# digimartz Tx Pro



## 0xD3DPixxel (Jun 30, 2018)

I've orderd the TX Pro and selected paypal and they have told me to email them for their paypal details? anyone else orderd from digimartz seems abit sketchy. 

Delivering to UK too if anyone can give me an idea of how long it will take. Thanks


----------



## Nollog (Jun 30, 2018)

They sell illegal things that PayPal don't allow to be sold on their service, so they hide that they accept PayPal for these illegal devices, trying to lower the chances of PayPal finding out and shutting down their account, and freezing their money.


----------



## 0xD3DPixxel (Jun 30, 2018)

Nollog said:


> They sell illegal things that PayPal don't allow to be sold on their service, so they hide that they accept PayPal for these illegal devices, trying to lower the chances of PayPal finding out and shutting down their account, and freezing their money.



Thanks for your!
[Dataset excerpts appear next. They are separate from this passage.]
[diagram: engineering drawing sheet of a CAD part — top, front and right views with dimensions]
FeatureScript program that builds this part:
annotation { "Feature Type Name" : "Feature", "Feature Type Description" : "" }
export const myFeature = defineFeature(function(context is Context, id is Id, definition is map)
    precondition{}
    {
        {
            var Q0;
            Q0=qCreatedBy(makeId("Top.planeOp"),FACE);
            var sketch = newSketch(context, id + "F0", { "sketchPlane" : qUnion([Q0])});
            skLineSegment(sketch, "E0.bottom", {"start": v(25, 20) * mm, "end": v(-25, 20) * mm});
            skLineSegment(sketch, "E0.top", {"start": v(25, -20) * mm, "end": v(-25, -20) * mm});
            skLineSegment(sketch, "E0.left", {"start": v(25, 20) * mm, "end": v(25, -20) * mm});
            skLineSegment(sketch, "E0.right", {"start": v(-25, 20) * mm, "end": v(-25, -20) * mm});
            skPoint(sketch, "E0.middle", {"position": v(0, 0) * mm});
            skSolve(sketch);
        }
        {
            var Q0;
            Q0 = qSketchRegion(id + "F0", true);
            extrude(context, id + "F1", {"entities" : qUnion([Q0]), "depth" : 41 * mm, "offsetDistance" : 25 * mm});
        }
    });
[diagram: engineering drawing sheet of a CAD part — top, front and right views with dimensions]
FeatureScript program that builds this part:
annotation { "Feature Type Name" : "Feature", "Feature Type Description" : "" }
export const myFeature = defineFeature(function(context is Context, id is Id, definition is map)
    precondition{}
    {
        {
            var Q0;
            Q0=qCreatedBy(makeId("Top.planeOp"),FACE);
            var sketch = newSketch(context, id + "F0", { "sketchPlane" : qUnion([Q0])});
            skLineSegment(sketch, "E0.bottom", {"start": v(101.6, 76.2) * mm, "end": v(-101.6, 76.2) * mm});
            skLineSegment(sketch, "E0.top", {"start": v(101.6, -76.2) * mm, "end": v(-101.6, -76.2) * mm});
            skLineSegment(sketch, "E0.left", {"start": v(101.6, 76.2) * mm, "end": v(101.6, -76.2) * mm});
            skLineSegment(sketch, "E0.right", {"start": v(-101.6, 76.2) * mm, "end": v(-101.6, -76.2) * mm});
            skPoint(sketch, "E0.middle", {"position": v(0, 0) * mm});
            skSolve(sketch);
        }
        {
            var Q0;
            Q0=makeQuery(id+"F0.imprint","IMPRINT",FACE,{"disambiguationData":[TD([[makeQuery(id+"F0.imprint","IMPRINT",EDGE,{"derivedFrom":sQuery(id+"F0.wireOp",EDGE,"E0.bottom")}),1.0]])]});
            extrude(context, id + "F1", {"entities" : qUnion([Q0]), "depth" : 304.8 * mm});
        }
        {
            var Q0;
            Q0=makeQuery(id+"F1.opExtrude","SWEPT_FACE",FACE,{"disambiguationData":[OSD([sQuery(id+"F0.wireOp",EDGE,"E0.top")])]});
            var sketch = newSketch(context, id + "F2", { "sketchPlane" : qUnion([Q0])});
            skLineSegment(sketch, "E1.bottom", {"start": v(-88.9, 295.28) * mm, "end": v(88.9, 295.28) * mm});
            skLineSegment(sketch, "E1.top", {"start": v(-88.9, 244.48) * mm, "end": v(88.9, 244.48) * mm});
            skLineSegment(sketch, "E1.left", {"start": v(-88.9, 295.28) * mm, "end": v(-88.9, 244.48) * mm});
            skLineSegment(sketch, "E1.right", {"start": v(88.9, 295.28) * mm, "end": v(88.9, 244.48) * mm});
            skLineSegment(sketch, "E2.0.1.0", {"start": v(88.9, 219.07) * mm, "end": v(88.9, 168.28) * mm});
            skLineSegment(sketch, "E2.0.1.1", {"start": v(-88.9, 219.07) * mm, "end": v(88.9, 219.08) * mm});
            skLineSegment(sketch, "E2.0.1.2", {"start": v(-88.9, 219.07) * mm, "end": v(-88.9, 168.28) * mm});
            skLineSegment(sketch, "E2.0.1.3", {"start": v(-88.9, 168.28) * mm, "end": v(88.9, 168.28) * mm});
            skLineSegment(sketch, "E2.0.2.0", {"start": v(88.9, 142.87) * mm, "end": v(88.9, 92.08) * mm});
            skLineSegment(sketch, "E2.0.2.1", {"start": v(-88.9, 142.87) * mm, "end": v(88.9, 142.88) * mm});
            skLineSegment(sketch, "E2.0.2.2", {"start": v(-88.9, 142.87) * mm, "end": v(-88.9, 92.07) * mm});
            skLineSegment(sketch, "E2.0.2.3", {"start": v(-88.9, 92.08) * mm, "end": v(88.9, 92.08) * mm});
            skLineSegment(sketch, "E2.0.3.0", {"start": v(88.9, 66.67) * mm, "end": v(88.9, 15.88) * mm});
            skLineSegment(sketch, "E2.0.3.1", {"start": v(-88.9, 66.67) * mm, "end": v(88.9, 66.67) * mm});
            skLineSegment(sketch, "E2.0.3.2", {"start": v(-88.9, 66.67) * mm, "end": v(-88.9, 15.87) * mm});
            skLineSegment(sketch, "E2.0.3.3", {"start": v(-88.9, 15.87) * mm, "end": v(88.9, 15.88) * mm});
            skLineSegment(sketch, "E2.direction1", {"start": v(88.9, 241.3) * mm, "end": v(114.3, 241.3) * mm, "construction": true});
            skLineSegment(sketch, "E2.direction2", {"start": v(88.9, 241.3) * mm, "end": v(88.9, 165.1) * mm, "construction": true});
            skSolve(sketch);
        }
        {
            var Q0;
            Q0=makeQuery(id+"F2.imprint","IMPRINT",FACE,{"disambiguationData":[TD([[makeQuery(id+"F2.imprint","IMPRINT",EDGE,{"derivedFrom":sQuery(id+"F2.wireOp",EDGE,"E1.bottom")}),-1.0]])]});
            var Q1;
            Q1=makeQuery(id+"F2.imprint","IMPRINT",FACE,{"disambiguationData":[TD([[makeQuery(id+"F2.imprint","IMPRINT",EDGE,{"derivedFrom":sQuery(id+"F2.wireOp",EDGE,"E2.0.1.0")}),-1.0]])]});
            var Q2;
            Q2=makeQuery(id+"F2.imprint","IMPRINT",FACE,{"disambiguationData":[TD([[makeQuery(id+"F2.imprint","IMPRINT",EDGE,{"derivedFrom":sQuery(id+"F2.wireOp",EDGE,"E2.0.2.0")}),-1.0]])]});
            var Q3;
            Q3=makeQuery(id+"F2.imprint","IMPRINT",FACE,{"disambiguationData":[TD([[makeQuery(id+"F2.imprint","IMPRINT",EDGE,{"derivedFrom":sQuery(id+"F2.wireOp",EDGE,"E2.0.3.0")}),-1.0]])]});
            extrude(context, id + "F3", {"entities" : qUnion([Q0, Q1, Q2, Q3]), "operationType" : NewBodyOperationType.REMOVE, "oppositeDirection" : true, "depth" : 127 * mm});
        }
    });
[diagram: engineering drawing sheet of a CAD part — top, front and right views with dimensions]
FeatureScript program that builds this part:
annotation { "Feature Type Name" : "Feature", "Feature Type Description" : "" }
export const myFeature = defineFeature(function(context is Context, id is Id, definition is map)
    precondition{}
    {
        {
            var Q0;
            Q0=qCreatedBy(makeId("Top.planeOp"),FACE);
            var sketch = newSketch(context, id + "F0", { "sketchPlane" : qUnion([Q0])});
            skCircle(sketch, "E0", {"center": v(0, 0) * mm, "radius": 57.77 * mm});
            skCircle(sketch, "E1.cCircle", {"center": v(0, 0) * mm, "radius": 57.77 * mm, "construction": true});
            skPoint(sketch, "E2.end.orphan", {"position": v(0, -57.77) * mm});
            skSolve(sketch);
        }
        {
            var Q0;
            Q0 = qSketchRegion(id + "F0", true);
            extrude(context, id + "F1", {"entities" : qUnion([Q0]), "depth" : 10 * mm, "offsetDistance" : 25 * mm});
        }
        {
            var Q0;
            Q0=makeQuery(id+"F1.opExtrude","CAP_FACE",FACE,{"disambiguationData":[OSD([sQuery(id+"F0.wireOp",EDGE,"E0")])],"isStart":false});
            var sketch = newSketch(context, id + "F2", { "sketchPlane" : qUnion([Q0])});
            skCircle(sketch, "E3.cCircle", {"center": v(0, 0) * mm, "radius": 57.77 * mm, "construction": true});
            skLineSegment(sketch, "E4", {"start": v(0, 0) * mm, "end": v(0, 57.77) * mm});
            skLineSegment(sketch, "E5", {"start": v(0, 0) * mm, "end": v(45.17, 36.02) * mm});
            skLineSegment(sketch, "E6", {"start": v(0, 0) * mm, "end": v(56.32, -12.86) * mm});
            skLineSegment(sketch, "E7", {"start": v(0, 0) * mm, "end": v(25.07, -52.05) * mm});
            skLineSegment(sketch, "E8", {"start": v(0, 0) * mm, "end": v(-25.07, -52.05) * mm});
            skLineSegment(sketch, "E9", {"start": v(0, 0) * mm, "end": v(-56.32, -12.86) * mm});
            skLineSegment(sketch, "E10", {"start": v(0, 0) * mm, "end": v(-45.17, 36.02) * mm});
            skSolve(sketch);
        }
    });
They said they will email me within 24 hours with paypal details to make payment.


----------



## 0xD3DPixxel (Jun 30, 2018)

Nollog said:


> They sell illegal things that PayPal don't allow to be sold on their service, so they hide that they accept PayPal for these illegal devices, trying to lower the chances of PayPal finding out and shutting down their account, and freezing their money.



Thanks for your! They said they will email me within 24 hours with paypal details to make payment.


----------



## ABigMoustache (Jul 1, 2018)

Yeah, you send them money to their "special account" avoiding "special details" and they send you a confirmation later.


----------